Botting explains that Malakpour was first convicted in 2007 of criminal harassment for phoning his wife multiple times in Port Coquitlam, B.C. He was sentenced to two-and-a-half years, but the British Columbia Court of Appeal later reduced the prison term to two years.

Then in November 2010, Malakpour was convicted a second time of criminal harassment for repeatedly telephoning his wife and for uttering threats against the judge who had sentenced him for his first conviction. His wife has said Malakpour told her that he knew where the judge lived and "he was sent back to jail," says Botting.

Malakpour found himself in conflict with the law again in January 2012 when he was charged with kidnapping his ex-wife.

Three months prior to the kidnapping, Malakpour bought a $3,000 one-way plane ticket to Iran. He had gone to court to vary his probation conditions so that he could travel, but was unable to make the trip because his travel documents were missing. He blamed his ex-wife for taking the documents when he was in prison, says Botting.

Malakpour, upset he had been thwarted in his plan to move back to Iran, and having heard that his former's wife's relatives were selling off his property there, confronted her in the underground parking lot of her apartment house in January 2012, says Botting. Wire clippers in hand, he punched her on the side of the head and told her he wanted to talk; she said she had to get to work, and insisted on driving the vehicle. He asked her to drive him to their son’s barn, where he was living at the time, says Botting.

The son phoned police and officers soon tracked Malakpour to the blueberry fields of the farm, where he was arrested.

He has been in custody ever since.

Botting argued before court this month that Malakpour’s actions were motivated by grief over his wife leaving him.

“Up to the time that Malakpour was charged with harassment of his wife and her employer, he had a virtually clean record,” Botting told the court. “All of his subsequent charges have arisen out of, or are consequential to, the unexpected loss of his wife, with whom he had lived most of his life and with whom he had raised their three sons.”

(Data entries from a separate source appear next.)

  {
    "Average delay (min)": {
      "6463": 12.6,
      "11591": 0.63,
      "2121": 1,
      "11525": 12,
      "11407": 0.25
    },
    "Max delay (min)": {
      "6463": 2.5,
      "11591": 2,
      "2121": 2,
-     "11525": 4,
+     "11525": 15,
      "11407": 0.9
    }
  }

In an interview with the online legal newspaper, Botting notes that Malakpour’s ex-wife and sons, in their testimony, all agreed he had never been physically violent before the kidnapping incident in January 2012.

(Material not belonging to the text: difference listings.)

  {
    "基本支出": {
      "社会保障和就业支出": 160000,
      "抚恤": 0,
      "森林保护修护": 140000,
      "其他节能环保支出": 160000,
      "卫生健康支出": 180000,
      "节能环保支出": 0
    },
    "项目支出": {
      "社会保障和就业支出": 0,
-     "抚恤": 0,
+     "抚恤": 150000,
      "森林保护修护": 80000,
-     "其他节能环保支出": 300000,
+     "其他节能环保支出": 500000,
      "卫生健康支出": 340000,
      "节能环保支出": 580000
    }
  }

Botting also says the suggestion by the Crown that Malakpour is contemptuous of Canadian law, and puts Sharia law above Canadian law where they are in conflict, could not be further from the truth.

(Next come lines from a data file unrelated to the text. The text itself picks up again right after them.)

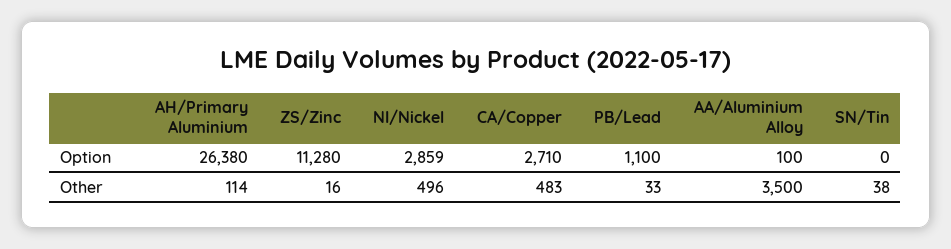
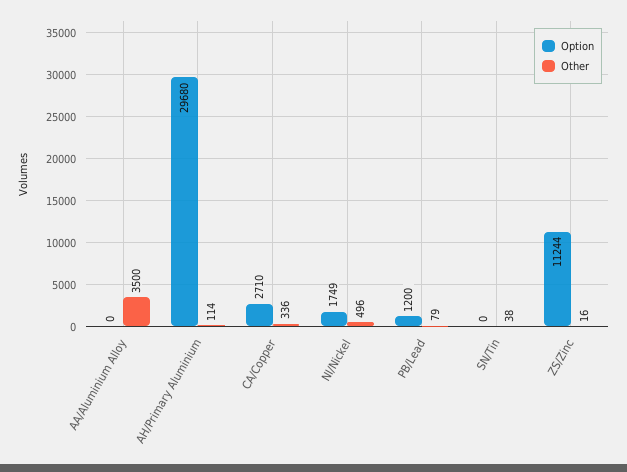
  {
    "Option": {
-     "AH/Primary Aluminium": 26380,
+     "AH/Primary Aluminium": 29680,
-     "ZS/Zinc": 11280,
+     "ZS/Zinc": 11244,
-     "NI/Nickel": 2859,
+     "NI/Nickel": 1749,
      "CA/Copper": 2710,
-     "PB/Lead": 1100,
+     "PB/Lead": 1200,
-     "AA/Aluminium Alloy": 100,
+     "AA/Aluminium Alloy": 0,
      "SN/Tin": 0
    },
    "Other": {
      "AH/Primary Aluminium": 114,
      "ZS/Zinc": 16,
      "NI/Nickel": 496,
-     "CA/Copper": 483,
+     "CA/Copper": 336,
-     "PB/Lead": 33,
+     "PB/Lead": 79,
      "AA/Aluminium Alloy": 3500,
      "SN/Tin": 38
    }
  }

“Sharia law requires that secular law be respected and obeyed," he says.

Botting, who has challenged Canada’s dangerous offender laws several times before, argues that the dangerous offender provisions of the Criminal Code adopted in 2008 under the Conservative government’s omnibus crime bill are deeply flawed because they take away discretion from judges at every stage.

The 2008 law changed how dangerous offenders are classified and made it easier to have a person with multiple convictions designated a dangerous offender, says the Vancouver Sun.

In one of Botting’s cases, R. v. Boutilier, 2015 BCSC 901, Justice Peter Voith in May 2015 struck down Canada’s dangerous offender law as unconstitutional and suspended his “declaration of invalidity” for a year to allow Parliament to change the law.

Botting, who divides his time almost evenly between dangerous offender hearings and extradition hearings, says the major problem with Canada’s dangerous offender law is that it makes it more likely that offenders who don’t pose any risk to the public will be locked up indefinitely.